I implemented the Bounding Volume Hierarchy tree to accelerate the rendering process. I build the tree after all obj files are loaded on the cpu. To build the tree, I need to get the global positions of the bounding boxes of the triangles of the meshes. Based on the data of each bounding box, I can easily assign the bounding box to the tree node recursively. One thing to remember is that we have to deserialize the tree into an array so that it can be passed to the GPU. After finish building the tree, I pass the BVH tree "array" to the GPU to do ray intersection tests. If a ray hit the bounding box, then it keeps traversing the tree until the current bounding box belongs to a triangle of a mesh. By using BVH tree, we can save a lot of work doing useless intersection tests on irrelevant triangle primitives. For example, the following images would take forever to render without using BVH. With BVH, however, only takes me around fifteen minutes to render three refractive stanford dragons.

Performance Analysis for BVH tree

As we can tell from the diagram, there is a huge performance gap when between these two options.

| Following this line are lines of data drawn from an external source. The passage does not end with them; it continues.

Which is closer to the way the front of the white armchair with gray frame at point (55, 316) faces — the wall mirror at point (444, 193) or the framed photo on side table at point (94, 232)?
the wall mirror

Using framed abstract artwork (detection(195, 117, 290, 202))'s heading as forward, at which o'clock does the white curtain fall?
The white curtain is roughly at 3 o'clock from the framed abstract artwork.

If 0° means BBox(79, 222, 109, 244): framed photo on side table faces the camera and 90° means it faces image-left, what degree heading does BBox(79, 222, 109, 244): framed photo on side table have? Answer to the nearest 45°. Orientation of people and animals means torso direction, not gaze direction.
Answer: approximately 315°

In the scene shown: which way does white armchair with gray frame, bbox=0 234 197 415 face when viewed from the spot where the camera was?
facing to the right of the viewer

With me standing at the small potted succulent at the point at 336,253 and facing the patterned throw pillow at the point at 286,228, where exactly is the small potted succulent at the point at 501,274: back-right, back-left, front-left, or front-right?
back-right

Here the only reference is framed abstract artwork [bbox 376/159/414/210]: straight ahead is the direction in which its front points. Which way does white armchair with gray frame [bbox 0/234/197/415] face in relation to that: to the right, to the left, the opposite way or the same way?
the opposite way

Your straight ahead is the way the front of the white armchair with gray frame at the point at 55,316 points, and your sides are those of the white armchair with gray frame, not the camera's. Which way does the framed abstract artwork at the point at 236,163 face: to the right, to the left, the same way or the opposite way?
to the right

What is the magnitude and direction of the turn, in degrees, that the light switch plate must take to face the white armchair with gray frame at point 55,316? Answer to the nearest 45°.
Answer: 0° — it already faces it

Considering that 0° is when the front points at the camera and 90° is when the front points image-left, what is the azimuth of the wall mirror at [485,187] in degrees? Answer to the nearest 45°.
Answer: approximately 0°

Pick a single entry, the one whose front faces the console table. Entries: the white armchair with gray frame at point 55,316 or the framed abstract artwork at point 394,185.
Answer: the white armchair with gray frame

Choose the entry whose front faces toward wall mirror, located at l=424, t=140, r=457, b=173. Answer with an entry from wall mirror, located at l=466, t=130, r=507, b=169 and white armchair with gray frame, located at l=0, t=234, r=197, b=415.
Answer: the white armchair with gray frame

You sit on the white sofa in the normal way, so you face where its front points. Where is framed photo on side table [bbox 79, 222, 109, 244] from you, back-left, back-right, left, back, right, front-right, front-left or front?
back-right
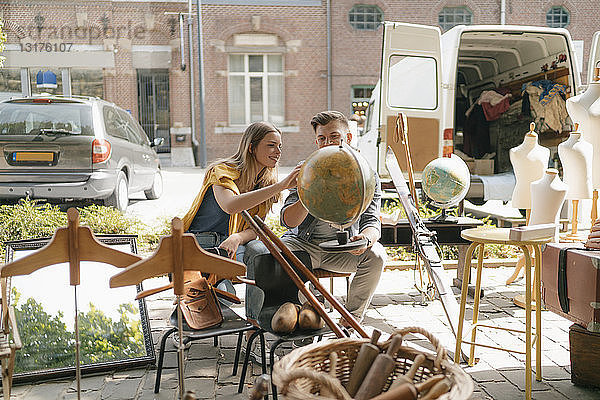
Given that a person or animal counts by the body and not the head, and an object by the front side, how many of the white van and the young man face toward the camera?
1

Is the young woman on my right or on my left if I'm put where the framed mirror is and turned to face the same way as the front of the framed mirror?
on my left

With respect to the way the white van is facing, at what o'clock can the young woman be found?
The young woman is roughly at 8 o'clock from the white van.
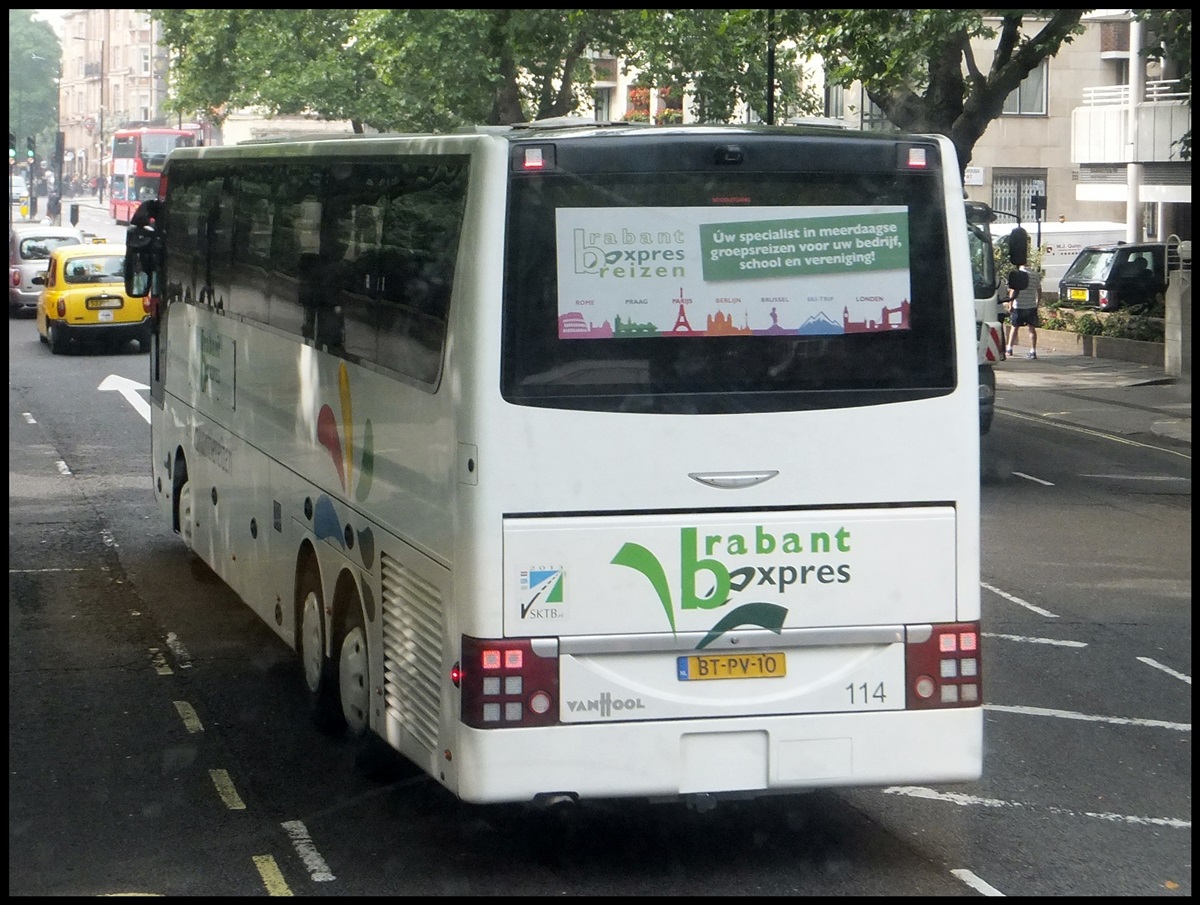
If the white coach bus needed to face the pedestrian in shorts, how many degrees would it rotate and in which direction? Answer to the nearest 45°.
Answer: approximately 45° to its right

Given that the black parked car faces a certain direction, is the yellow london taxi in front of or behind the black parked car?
behind

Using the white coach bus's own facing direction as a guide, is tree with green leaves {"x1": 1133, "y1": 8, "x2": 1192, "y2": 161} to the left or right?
on its right

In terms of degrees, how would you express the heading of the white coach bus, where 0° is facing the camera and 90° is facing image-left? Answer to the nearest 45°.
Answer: approximately 135°

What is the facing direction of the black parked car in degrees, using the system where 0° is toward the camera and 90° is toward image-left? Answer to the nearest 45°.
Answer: approximately 225°

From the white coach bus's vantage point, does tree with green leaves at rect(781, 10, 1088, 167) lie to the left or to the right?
on its right
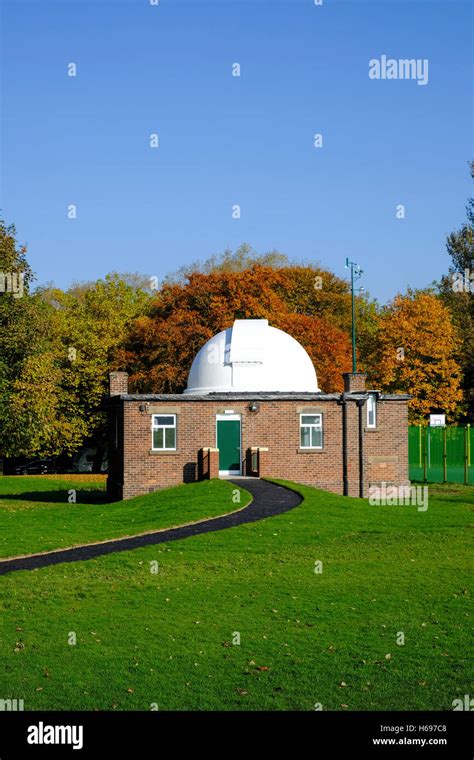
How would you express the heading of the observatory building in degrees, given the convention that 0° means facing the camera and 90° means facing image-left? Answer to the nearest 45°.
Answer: approximately 0°
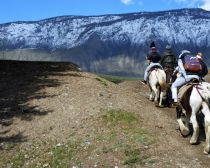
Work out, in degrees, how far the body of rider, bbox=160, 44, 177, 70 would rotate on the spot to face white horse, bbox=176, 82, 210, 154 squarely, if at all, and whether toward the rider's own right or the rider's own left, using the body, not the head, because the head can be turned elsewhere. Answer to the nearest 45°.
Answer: approximately 180°

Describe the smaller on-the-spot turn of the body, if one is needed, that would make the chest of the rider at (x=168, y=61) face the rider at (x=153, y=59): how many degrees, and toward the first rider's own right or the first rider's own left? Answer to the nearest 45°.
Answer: approximately 135° to the first rider's own left

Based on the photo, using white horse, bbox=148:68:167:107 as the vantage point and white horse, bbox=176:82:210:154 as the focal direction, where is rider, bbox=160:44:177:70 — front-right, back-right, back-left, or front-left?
back-left

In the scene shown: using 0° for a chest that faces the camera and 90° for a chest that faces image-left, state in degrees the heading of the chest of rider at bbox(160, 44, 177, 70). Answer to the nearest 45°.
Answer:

When we are dealing with obj files with relatively lower poly counts, such as wahoo, cow, we can get four times more fps if we use BVH. When we are dealing with obj files with high poly counts, the fps gap is incredible: for the Stanford dragon model, we can get 360 times more framerates per second! This results from the fact that for each ray, we only need to search a small range of bounding boxes to get to our target comparing to traversing through all the primitive triangles, 5,500,000 triangles for the Stanford Dragon, for example.

Performance Analysis for caching the first bounce

Since the first intersection test for each iteration is always the same, we can cache it so that we can reuse it in the subsquent iterations. This can help us gain some performance.

From the diagram above, I noticed that the gaps of using and not using caching among all max ray depths do not have a large difference, but it still has a pattern: the deeper the depth is, the smaller the gap between these two options. This is because of the more computation it needs for deeper depth so it will reduce the gap.